→ **Activity**
Leave every picture out, and print the full listing again exactly.

═══ Exercise inputs

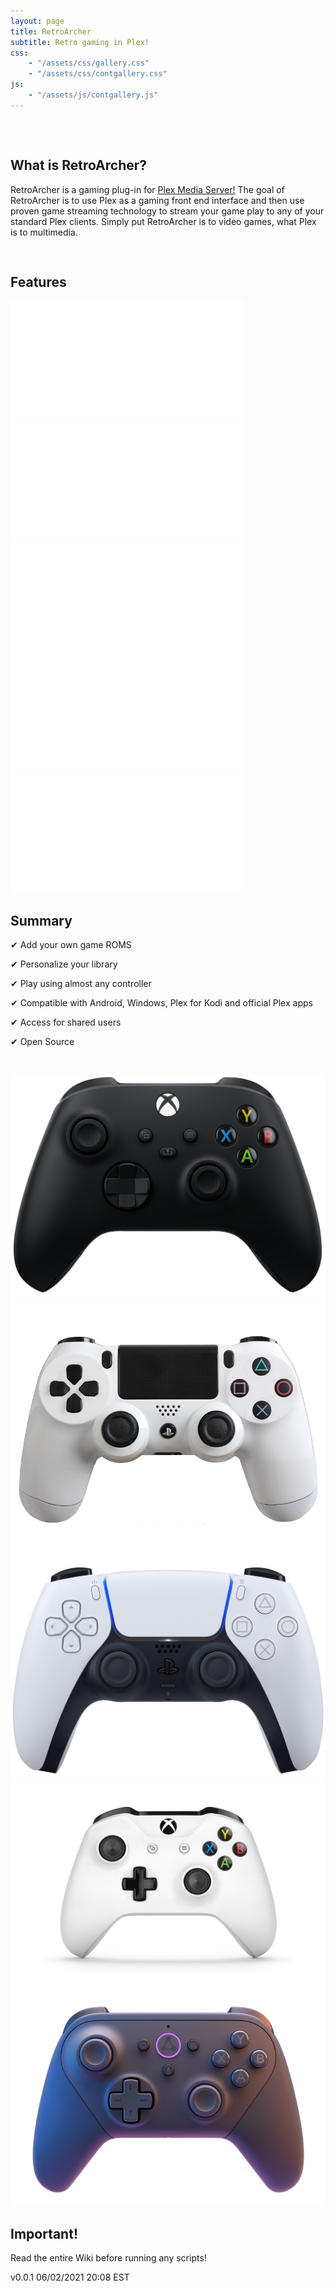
 ```yaml
---
layout: page
title: RetroArcher
subtitle: Retro gaming in Plex!
css:
    - "/assets/css/gallery.css"
    - "/assets/css/contgallery.css"
js: 
    - "/assets/js/contgallery.js"
---
```

<pre>


</pre>
## What is RetroArcher? <a name="about"></a>

RetroArcher is a gaming plug-in for [Plex Media Server!](www.plex.tv) The goal of RetroArcher is to use Plex as a gaming front end interface and then use proven game streaming technology to stream your game play to any of your standard Plex clients. Simply put RetroArcher is to video games, what Plex is to multimedia.
<pre>

</pre>

## Features <a name="features"></a>

<div class="gallery">
  <div class="item"><img src="/assets/img/systems/dreamcast.png"></div>
  <div class="item"><img src="/assets/img/systems/gc.png"></div>
  <div class="item"><img src="/assets/img/systems/genesis.png"></div>
  <div class="item"><img src="/assets/img/systems/n64.png"></div>
  <div class="item"><img src="/assets/img/systems/ps2.png"></div>
</div>

## Summary <a name="summary"></a>

✔ Add your own game ROMS  
  
✔ Personalize your library  
  
✔ Play using almost any controller  
  
✔ Compatible with Android, Windows, Plex for Kodi and official Plex apps  
  
✔ Access for shared users  
  
✔ Open Source  
  

<pre>

</pre>

<div class="conts">
		<div class="cont active">
			<img src="assets\img\controllers\xboxseriesx.png">
		</div>
		<div class="cont next">
			<img src="assets\img\controllers\ps4.png">
		</div>
		<div class="cont">
			<img src="assets\img\controllers\ps5.png">
		</div>
		<div class="cont">
			<img src="assets\img\controllers\xboxone.png">
		</div>
		<div class="cont prev">
			<img src="assets\img\controllers\luna.png">
    </div>
		<div class="button-container">
			<div class="button"><i class="fas fa-angle-left"></i></div>
			<div class="button"><i class="fas fa-angle-right"></i></div>
		</div>
</div>

## Important! <a name="licence"></a>
Read the entire Wiki before running any scripts!

v0.0.1 06/02/2021 20:08 EST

══════

→ **Exercise answer**
 ```yaml
---
layout: page
title: RetroArcher
subtitle: Retro gaming in Plex!
css:
    - "/assets/css/gallery.css"
    - "/assets/css/contgallery.css"
js: 
    - "/assets/js/contgallery.js"
---
```

<pre>


</pre>
## What is RetroArcher? <a name="about"></a>

RetroArcher is a gaming plug-in for [Plex Media Server!](www.plex.tv) The goal of RetroArcher is to use Plex as a gaming front end interface and then use proven game streaming technology to stream your game play to any of your standard Plex clients. Simply put RetroArcher is to video games, what Plex is to multimedia.
<pre>

</pre>

## Features <a name="features"></a>

<div class="gallery">
  <div class="item"><img src="/assets/img/systems/dreamcast.png"></div>
  <div class="item"><img src="/assets/img/systems/gc.png"></div>
  <div class="item"><img src="/assets/img/systems/genesis.png"></div>
  <div class="item"><img src="/assets/img/systems/n64.png"></div>
  <div class="item"><img src="/assets/img/systems/ps2.png"></div>
</div>

## Summary <a name="summary"></a>

✔ Add your own game ROMS  
  
✔ Personalize your library  
  
✔ Play using almost any controller  
  
✔ Compatible with Android, Windows, Plex for Kodi and official Plex apps  
  
✔ Access for shared users  
  
✔ Open Source  
  

<pre>

</pre>

<div class="conts">
		<div class="cont active">
			<img src="assets\img\controllers\xboxseriesx.png">
		</div>
		<div class="cont next">
			<img src="assets\img\controllers\ps4.png">
		</div>
		<div class="cont">
			<img src="assets\img\controllers\ps5.png">
		</div>
		<div class="cont">
			<img src="assets\img\controllers\xboxone.png">
		</div>
		<div class="cont prev">
			<img src="assets\img\controllers\luna.png">
    </div>
		<div class="button-container">
			<div class="button"><i class="fas fa-angle-left"></i></div>
			<div class="button"><i class="fas fa-angle-right"></i></div>
		</div>
</div>

## Important! <a name="licence"></a>
Read the entire Wiki before running any scripts!

v0.0.1 06/02/2021 20:08 EST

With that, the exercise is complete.